Rewrite the listing from the line with "common name: Hadada ibis" through the end, replacing "common name" with "vernacular name" and changing nothing else.

···

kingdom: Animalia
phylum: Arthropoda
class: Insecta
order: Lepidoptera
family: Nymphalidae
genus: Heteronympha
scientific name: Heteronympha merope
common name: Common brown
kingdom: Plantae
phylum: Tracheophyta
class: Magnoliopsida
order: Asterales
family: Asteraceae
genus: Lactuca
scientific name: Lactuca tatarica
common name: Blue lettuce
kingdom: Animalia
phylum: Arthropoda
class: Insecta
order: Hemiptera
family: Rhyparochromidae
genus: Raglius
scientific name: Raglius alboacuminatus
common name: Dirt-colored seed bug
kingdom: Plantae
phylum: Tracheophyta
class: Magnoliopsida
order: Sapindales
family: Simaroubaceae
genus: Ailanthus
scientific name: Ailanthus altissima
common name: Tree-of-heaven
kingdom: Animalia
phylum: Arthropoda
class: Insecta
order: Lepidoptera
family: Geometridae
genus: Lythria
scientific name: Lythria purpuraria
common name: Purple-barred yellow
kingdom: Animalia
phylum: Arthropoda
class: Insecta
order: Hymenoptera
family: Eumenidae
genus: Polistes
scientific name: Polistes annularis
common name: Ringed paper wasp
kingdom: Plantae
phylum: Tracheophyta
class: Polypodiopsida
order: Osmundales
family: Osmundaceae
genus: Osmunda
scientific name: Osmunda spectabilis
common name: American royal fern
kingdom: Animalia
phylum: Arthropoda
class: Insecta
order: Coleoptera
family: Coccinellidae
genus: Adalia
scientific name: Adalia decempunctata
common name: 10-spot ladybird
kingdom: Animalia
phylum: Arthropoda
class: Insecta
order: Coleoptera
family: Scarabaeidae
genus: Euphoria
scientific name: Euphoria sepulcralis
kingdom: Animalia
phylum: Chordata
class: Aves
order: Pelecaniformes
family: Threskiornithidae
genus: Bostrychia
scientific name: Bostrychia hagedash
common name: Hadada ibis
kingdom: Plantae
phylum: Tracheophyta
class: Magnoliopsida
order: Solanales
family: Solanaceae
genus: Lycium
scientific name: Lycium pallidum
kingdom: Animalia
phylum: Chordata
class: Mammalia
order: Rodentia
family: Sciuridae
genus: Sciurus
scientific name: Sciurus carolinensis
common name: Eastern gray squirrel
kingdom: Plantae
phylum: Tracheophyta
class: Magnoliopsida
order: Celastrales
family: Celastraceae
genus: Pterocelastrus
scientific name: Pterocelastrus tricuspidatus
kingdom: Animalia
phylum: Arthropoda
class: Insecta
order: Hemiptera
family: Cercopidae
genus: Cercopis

···

■ OUTPUT BELOW
vernacular name: Hadada ibis
kingdom: Plantae
phylum: Tracheophyta
class: Magnoliopsida
order: Solanales
family: Solanaceae
genus: Lycium
scientific name: Lycium pallidum
kingdom: Animalia
phylum: Chordata
class: Mammalia
order: Rodentia
family: Sciuridae
genus: Sciurus
scientific name: Sciurus carolinensis
vernacular name: Eastern gray squirrel
kingdom: Plantae
phylum: Tracheophyta
class: Magnoliopsida
order: Celastrales
family: Celastraceae
genus: Pterocelastrus
scientific name: Pterocelastrus tricuspidatus
kingdom: Animalia
phylum: Arthropoda
class: Insecta
order: Hemiptera
family: Cercopidae
genus: Cercopis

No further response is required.